Prior to its official release, "If Looks Could Kill" reached number 11 on the SoundCloud U.S. chart for all genres owing to multiple fan uploads. Upon its official release, the song peaked at number 2 on the Billboard Bubbling Under Hot 100 Singles chart, and number 30 on the US Hot R&B/Hip-Hop Songs chart. It also charted at number 78 on the Lithuania singles chart, and number 17 on the New Zealand Hot Singles chart.
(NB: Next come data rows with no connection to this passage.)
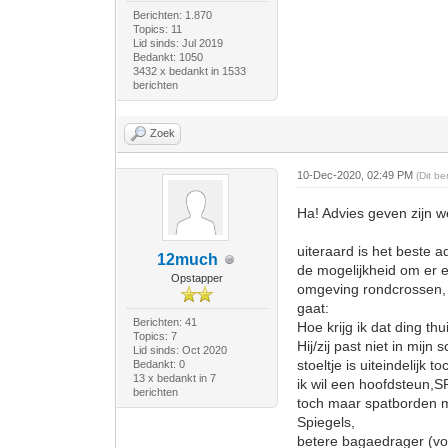
Berichten: 1.870
Topics: 11
Lid sinds: Jul 2019
Bedankt: 1050
3432 x bedankt in 1533
berichten
Zoek
10-Dec-2020, 02:49 PM
(Dit b
Ha! Advies geven zijn w
uiteraard is het beste a
12much
de mogelijkheid om er e
Opstapper
omgeving rondcrossen, 
gaat:
Berichten: 41
Hoe krijg ik dat ding th
Topics: 7
Hij/zij past niet in mijn 
Lid sinds: Oct 2020
stoeltje is uiteindelijk t
Bedankt: 0
13 x bedankt in 7
ik wil een hoofdsteun,
berichten
toch maar spatborden 
Spiegels,
betere bagaedrager (voo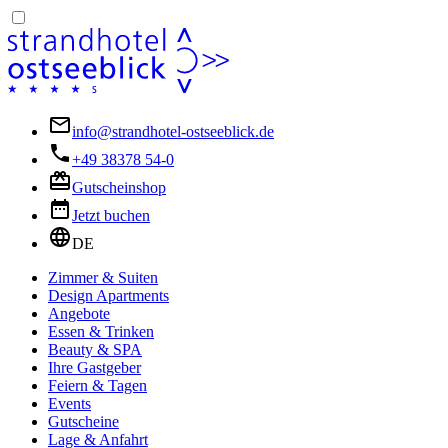
info@strandhotel-ostseeblick.de
+49 38378 54-0
Gutscheinshop
Jetzt buchen
DE
Zimmer & Suiten
Design Apartments
Angebote
Essen & Trinken
Beauty & SPA
Ihre Gastgeber
Feiern & Tagen
Events
Gutscheine
Lage & Anfahrt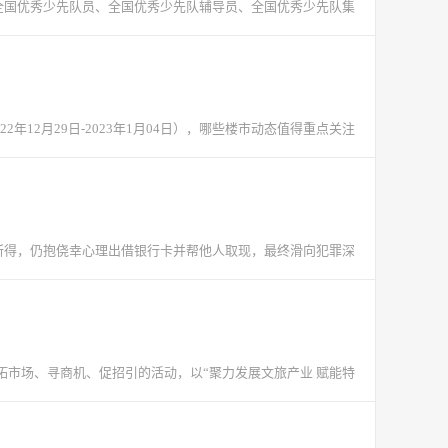
度全国优秀少先队员、全国优秀少先队辅导员、全国优秀少先队集
12月29日-2023年1月04日），哪些楼市动态值得重点关注
所得，仍抱侥幸心理出借银行卡并帮他人取现，最终滑向犯罪深
拓市场、寻商机、促招引的活动，以“聚力发展文旅产业 赋能特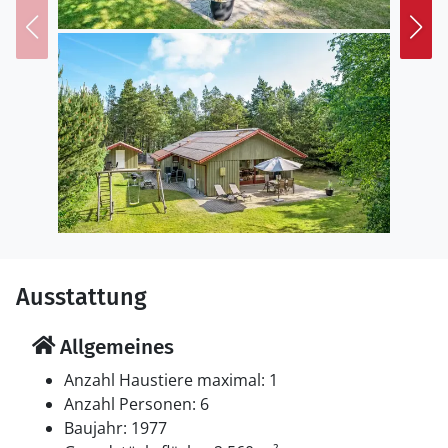
Elektroautos installiert. Parkplatz auf dem Grundstück.
Einrichtung
Das Ferienhaus eignet sich für 6 Personen sowie 1
Kleinkind bis zu 3 Jahren. Die Ferienunterkunft hat eine
Wohnfläche von 80 m² und wurde 1977 gebaut. 1995
wurde die Ferienunterkunft teilweise renoviert. Es ist
erlaubt 1 Haustier mitzubringen. Die Ferienunterkunft
ist mit energiesparender Wärmepumpe ausgestattet.
Die Ferienunterkunft ist mit Waschmaschine
ausgestattet. Wäschetrockner. Tiefkühlmöglichkeit mit
10 Liter Nutzinhalt. Es gibt außerdem einen Kaminofen.
Ausstattung
Für die jüngsten Feriengäste ist 1 Kinderhochstuhl
vorhanden.
Allgemeines
Schlafverhältnisse
Anzahl Haustiere maximal: 1
Die Schlafplätze verteilen sich auf 3 Schlafräume. 2
Anzahl Personen: 6
Schlafplätze in einem Doppelbett. 4 Schlafplätze in
Baujahr: 1977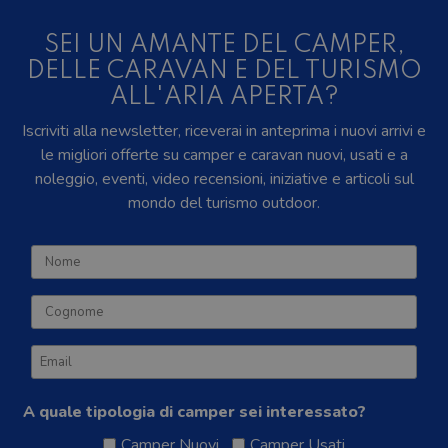
SEI UN AMANTE DEL CAMPER,
DELLE CARAVAN E DEL TURISMO
ALL'ARIA APERTA?
Iscriviti alla newsletter, riceverai in anteprima i nuovi arrivi e
le migliori offerte su camper e caravan nuovi, usati e a
noleggio, eventi, video recensioni, iniziative e articoli sul
mondo del turismo outdoor.
A quale tipologia di camper sei interessato?
Camper Nuovi
Camper Usati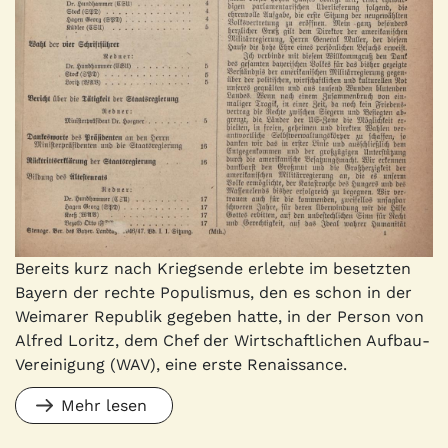
Bereits kurz nach Kriegsende erlebte im besetzten
Bayern der rechte Populismus, den es schon in der
Weimarer Republik gegeben hatte, in der Person von
Alfred Loritz, dem Chef der Wirtschaftlichen Aufbau-
Vereinigung (WAV), eine erste Renaissance.
Mehr lesen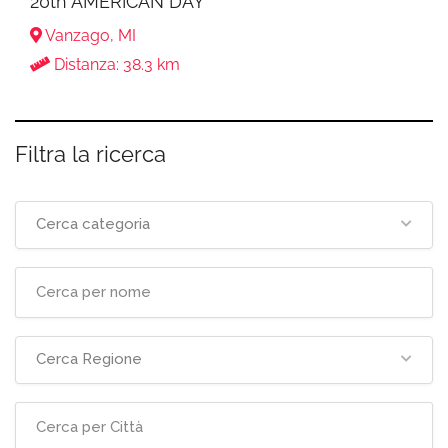
20th AMERICAN DAY
Vanzago, MI
Distanza: 38.3 km
Filtra la ricerca
Cerca categoria
Cerca Regione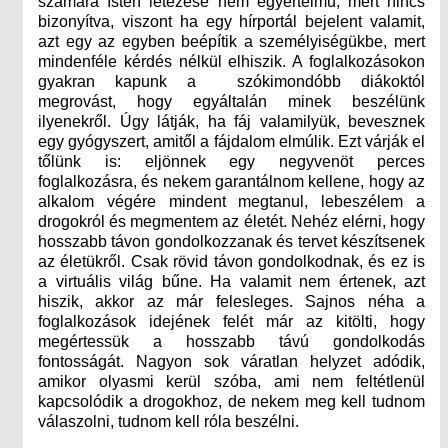
számára Isten létezése nem egyértelmű, mert nincs
bizonyítva, viszont ha egy hírportál bejelent valamit,
azt egy az egyben beépítik a személyiségükbe, mert
mindenféle kérdés nélkül elhiszik. A foglalkozásokon
gyakran kapunk a szókimondóbb diákoktól
megrovást, hogy egyáltalán minek beszélünk
ilyenekről. Úgy látják, ha fáj valamilyük, bevesznek
egy gyógyszert, amitől a fájdalom elmúlik. Ezt várják el
tőlünk is: eljönnek egy negyvenöt perces
foglalkozásra, és nekem garantálnom kellene, hogy az
alkalom végére mindent megtanul, lebeszélem a
drogokról és megmentem az életét. Nehéz elérni, hogy
hosszabb távon gondolkozzanak és tervet készítsenek
az életükről. Csak rövid távon gondolkodnak, és ez is
a virtuális világ bűne. Ha valamit nem értenek, azt
hiszik, akkor az már felesleges. Sajnos néha a
foglalkozások idejének felét már az kitölti, hogy
megértessük a hosszabb távú gondolkodás
fontosságát. Nagyon sok váratlan helyzet adódik,
amikor olyasmi kerül szóba, ami nem feltétlenül
kapcsolódik a drogokhoz, de nekem meg kell tudnom
válaszolni, tudnom kell róla beszélni.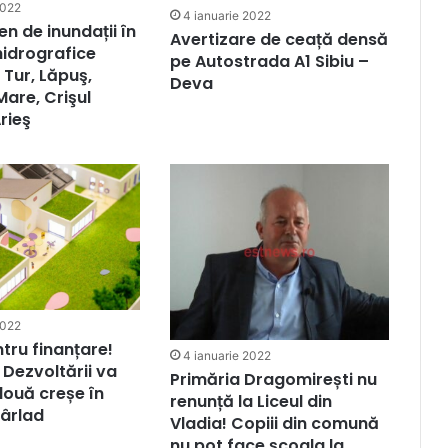
2022
4 ianuarie 2022
n de inundații în
Avertizare de ceață densă
hidrografice
pe Autostrada A1 Sibiu –
, Tur, Lăpuş,
Deva
are, Crişul
rieş
2022
tru finanțare!
4 ianuarie 2022
 Dezvoltării va
Primăria Dragomirești nu
două creșe în
renunță la Liceul din
Bârlad
Vladia! Copiii din comună
nu pot face școala la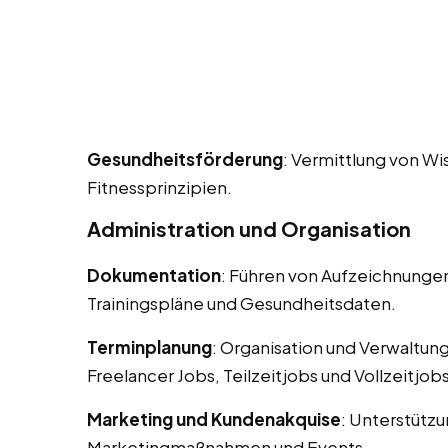
Gesundheitsförderung
: Vermittlung von W
Fitnessprinzipien.
Administration und Organisation
Dokumentation
: Führen von Aufzeichnungen
Trainingspläne und Gesundheitsdaten.
Terminplanung
: Organisation und Verwaltun
Freelancer Jobs, Teilzeitjobs und Vollzeitjobs
Marketing und Kundenakquise
: Unterstütz
Marketingmaßnahmen und Events.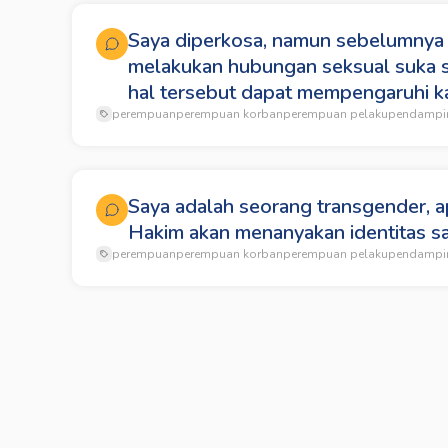
Saya diperkosa, namun sebelumnya
melakukan hubungan seksual suka 
hal tersebut dapat mempengaruhi k
perempuan
perempuan korban
perempuan pelaku
pendampi
Saya adalah seorang transgender, a
Hakim akan menanyakan identitas s
perempuan
perempuan korban
perempuan pelaku
pendampi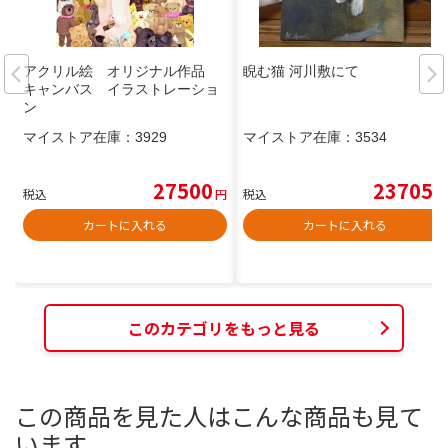
アクリル絵 オリジナル作品
睨む猫 河川敷にて
キャンバス イラストレーショ
ン
マイストア在庫：
3929
マイストア在庫：
3534
27500
23705
税込
円
税込
円
カートに入れる
カートに入れる
このカテゴリをもっと見る
この商品を見た人はこんな商品も見て
います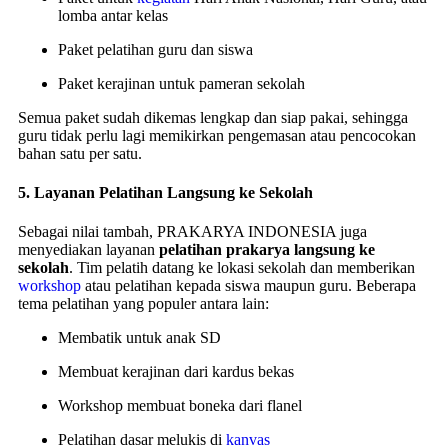
lomba antar kelas
Paket pelatihan guru dan siswa
Paket kerajinan untuk pameran sekolah
Semua paket sudah dikemas lengkap dan siap pakai, sehingga
guru tidak perlu lagi memikirkan pengemasan atau pencocokan
bahan satu per satu.
5.
Layanan Pelatihan Langsung ke Sekolah
Sebagai nilai tambah, PRAKARYA INDONESIA juga
menyediakan layanan
pelatihan prakarya langsung ke
sekolah
. Tim pelatih datang ke lokasi sekolah dan memberikan
workshop
atau pelatihan kepada siswa maupun guru. Beberapa
tema pelatihan yang populer antara lain:
Membatik untuk anak SD
Membuat kerajinan dari kardus bekas
Workshop membuat boneka dari flanel
Pelatihan dasar melukis di
kanvas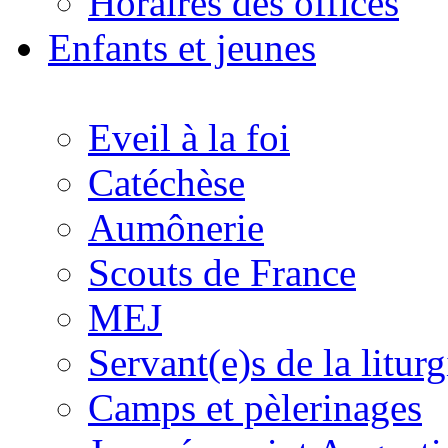
Horaires des offices
Enfants et jeunes
Eveil à la foi
Catéchèse
Aumônerie
Scouts de France
MEJ
Servant(e)s de la liturg
Camps et pèlerinages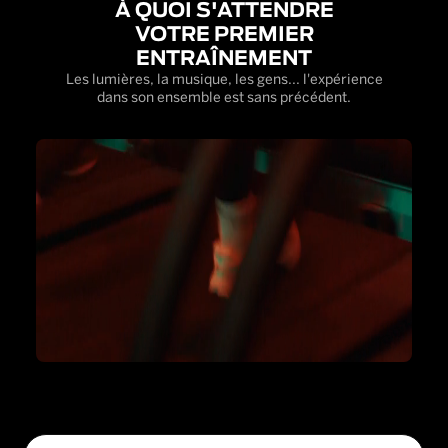
À QUOI S'ATTENDRE
VOTRE PREMIER
ENTRAÎNEMENT
Les lumières, la musique, les gens... l'expérience
dans son ensemble est sans précédent.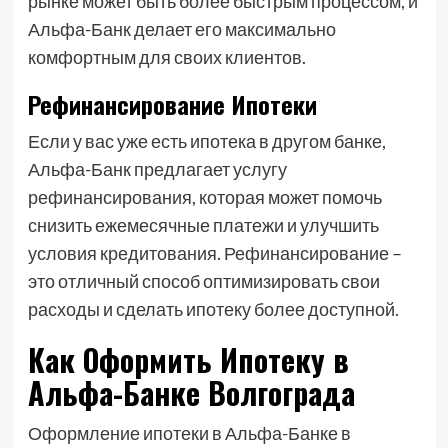
рынке может быть более быстрым процессом, и
Альфа-Банк делает его максимально
комфортным для своих клиентов.
Рефинансирование Ипотеки
Если у вас уже есть ипотека в другом банке,
Альфа-Банк предлагает услугу
рефинансирования, которая может помочь
снизить ежемесячные платежи и улучшить
условия кредитования. Рефинансирование –
это отличный способ оптимизировать свои
расходы и сделать ипотеку более доступной.
Как Оформить Ипотеку в
Альфа-Банке Волгограда
Оформление ипотеки в Альфа-Банке в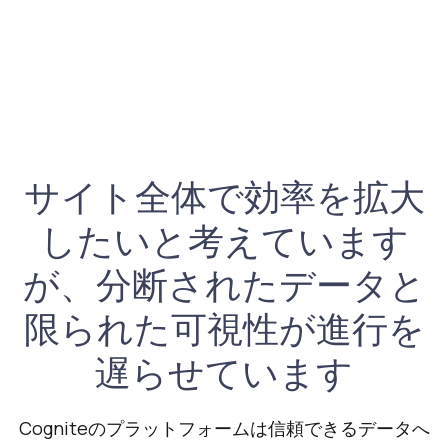
サイト全体で効率を拡大
したいと考えています
が、分断されたデータと
限られた可視性が進行を
遅らせています
Cogniteのプラットフォームは信頼できるデータへ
On August 27, 2024, the song was certified Gold by the Recording Industry Association of America (RIAA).

==Charts==

Chart performance for "If Looks Could Kill"
| Chart (2023) | Peak position |
|---|---|
| Lithuania (AGATA) | 78 |
| New Zealand Hot Singles (RMNZ) | 17 |
| US Bubbling Under Hot 100 Singles (Billboard) | 2 |
| US Hot R&B/Hip-Hop Songs (Billboard) | 30 |

==Certifications==

Certifications for "If Looks Could Kill"
| Region | Certification | Certified units/sales |
| Poland (ZPAV) | Gold | 25,000^{‡} |
| United States (RIAA) | Gold | 500,000^{‡} |
^{‡} Sales+streaming figures based on certification alone.